Il est clair, ainsi, que l’évasion fiscale des médecins est une réalité et son taux peut atteindre 50% . « Elle n’est nullement une campagne orchestrée contre cette catégorie », comme l’a souligné le Conseil de l’ordre des médecins dans sa réponse aux mesures inscrites dans le cadre de la loi de finances complémentaire et visant à dissuader l’évasion fiscale chez cette catégorie de contribuables.

L’évasion des médecins et des professions libérales, un dossier tabou au ministère des finances

La profession de médecin et l’un des métiers libres liés à l’évasion fiscale que le ministère des finances « n’a toujours pas abordé jusqu’à ce jour avec audace et sérieux, malgré sa volonté d’adopter des dispositions visant à mettre un terme à ce phénomène qui cause des pertes au budget de l’Etat».

«Concernant l’évasion fiscale, nous ne voulons pas cibler une catégorie au détriment des autres», c’est ce que disent des responsables du ministère quand ils sont confrontés à des critiques relatives à leur manque de sérieux dans le traitement de ce dossier.

Le ministre des finances est allé jusqu’à dire dans des déclarations à des radios locales : « nous ne voulons pas entrer en confrontation avec ces professions, nous oeuvrerons à entamer un dialogue avec eux ».

Le ministère des finances a refusé de nous donner des données actualisées sur les montants déclarés par les médecins sous prétexte que cela relève des données personnelles. Les professions libérales sont soumises aux dispositions du Code fiscal (art 20 et art 21) stipulant un impôt sur les revenus à hauteur de 80% des revenus estimatifs d’un médecin.
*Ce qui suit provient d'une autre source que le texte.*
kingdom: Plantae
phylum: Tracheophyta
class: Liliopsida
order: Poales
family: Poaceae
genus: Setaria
Parmi ces métiers libres, ceux d’avocat et de médecin sont les catégories dans lesquelles, la marge de l’évasion reste très importante puisqu’ils traitent la plupart du temps avec « les personnes ». « Les médecins et les avocats ne sont pas obligés de remettre des factures, donc ils peuvent contourner le fisc», a déclaré à l’agence TAP, Mohamed Salah Ayari, universitaire et conseiller fiscal.